ASSIGNED TASK A: Gather every row below that contains the string "True", and copy each one in full.

PASSAGE TO READ section start

As the special legislative session winds to a close this week, I'm reminded of Yogi Berra's famous quip, "It ain't over 'til it's over." Hope springs eternal.

  Berra's memorable words rallied the mediocre 1973 New York Mets to win the National League pennant and three games of that year's World Series. At the end of last week, the Louisiana Legislature looked more like Berra's Mets in early September '73 — far out of the money.

  Theoretically, the special session called by Gov. John Bel Edwards could still fix the fiscal mess left by former Gov. Bobby Jindal, but that's unlikely. Edwards called the session to cover the state's cumulative $3 billion deficit — $943 million in the current fiscal year (which ends June 30) and more than $2 billion in the fiscal year that begins July 1.

  If we're lucky, lawmakers will cover this year's budget hole. Next year will have to wait until next week, when the regular session begins.

  The House of Representatives has stalled most of Edwards' tax proposals and insisted on deeper cuts. (Edwards proposed $160 million in cuts plus a medley of one-time budget fixes.) At its best, the House leadership pushed for long-term spending reforms and negotiated with Edwards toward that end. At its worst, it came up with few concrete proposals.

  The Senate, by contrast, sided with Edwards at nearly every turn. That set the stage for a familiar showdown. In most years, the House and Senate play a cat-and-mouse game with budgets and other important bills. This time, the stakes are higher than ever.

  The House spent much of the 25-day session posturing about cuts before passing a temporary one-cent sales tax hike and its own budget-cutting bill, the latter of which senators considered unworkable. (The Senate whacked the House budget-reduction bill by more than half.) House members held up additional tax measures waiting to see what level of cuts the Senate would accept, and when senators passed a watered-down version of the House cuts, it appeared to be just enough to break the logjam — somewhat.

  Hopefully, lawmakers will find additional common ground before adjourning on March 9, but it's doubtful they'll cover all of next year's budget gap. Which calls to mind another Yogi-ism: "The future ain't what it used to be."

  If things don't improve soon, come July 1 we may be recalling what Berra said after his New York Yankees teammates bungled the 1960 World Series: "We made too many wrong mistakes."

  Because by then it really will be over.

PASSAGE TO READ section end

ASSIGNED TASK B: Retype, word for word, the part of the column on Louisiana's budget session above starting with "Theoretically, the special" and going on through "begins July 1.".

MATERIAL SUPPLIED section start

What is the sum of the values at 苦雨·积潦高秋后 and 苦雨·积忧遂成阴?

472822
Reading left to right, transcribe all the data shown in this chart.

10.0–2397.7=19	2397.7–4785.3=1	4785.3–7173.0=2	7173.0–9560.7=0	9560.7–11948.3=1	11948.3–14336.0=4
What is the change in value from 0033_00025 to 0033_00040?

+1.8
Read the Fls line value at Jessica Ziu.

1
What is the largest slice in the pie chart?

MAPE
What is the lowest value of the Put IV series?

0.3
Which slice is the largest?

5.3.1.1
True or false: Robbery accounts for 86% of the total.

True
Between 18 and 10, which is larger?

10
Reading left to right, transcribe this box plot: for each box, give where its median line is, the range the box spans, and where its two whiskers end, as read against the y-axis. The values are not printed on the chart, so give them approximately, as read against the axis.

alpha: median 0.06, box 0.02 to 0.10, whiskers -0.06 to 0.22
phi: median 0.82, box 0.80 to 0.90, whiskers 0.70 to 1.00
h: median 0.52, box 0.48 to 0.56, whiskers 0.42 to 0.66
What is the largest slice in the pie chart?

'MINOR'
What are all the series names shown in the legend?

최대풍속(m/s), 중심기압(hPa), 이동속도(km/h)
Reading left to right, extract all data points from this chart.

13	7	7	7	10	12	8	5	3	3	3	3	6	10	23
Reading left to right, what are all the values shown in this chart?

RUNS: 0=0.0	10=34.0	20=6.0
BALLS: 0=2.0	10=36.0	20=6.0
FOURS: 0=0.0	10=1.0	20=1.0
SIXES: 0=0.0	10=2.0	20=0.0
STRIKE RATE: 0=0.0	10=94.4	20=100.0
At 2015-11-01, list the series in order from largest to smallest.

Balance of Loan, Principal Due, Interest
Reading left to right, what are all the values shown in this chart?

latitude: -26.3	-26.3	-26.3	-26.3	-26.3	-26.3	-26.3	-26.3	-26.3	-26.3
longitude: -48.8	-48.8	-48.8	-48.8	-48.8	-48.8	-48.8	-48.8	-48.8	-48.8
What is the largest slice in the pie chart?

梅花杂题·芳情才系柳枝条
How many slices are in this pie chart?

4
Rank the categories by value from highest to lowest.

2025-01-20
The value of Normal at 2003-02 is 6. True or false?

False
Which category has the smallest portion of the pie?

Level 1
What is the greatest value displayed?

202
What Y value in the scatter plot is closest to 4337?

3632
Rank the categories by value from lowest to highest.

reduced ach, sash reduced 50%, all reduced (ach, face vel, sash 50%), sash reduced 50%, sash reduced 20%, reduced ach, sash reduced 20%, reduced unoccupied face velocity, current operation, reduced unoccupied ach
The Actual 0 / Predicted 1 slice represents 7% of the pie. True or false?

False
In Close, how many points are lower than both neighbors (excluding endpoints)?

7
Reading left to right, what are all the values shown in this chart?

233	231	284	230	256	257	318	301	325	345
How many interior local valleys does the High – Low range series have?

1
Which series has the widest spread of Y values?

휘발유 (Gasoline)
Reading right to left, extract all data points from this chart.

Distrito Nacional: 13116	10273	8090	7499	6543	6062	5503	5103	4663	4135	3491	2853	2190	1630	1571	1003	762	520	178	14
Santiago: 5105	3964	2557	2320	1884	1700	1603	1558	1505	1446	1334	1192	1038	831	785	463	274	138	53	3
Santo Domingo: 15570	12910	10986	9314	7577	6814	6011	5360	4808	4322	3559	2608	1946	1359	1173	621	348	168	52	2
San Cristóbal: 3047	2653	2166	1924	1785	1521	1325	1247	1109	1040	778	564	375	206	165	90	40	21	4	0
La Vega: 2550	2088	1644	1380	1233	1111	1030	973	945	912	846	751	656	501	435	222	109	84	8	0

MATERIAL SUPPLIED section end

EXERCISE ANSWER A:
True or false: Robbery accounts for 86% of the total.
True
The value of Normal at 2003-02 is 6. True or false?
The Actual 0 / Predicted 1 slice represents 7% of the pie. True or false?

EXERCISE ANSWER B:
Theoretically, the special session called by Gov. John Bel Edwards could still fix the fiscal mess left by former Gov. Bobby Jindal, but that's unlikely. Edwards called the session to cover the state's cumulative $3 billion deficit — $943 million in the current fiscal year (which ends June 30) and more than $2 billion in the fiscal year that begins July 1.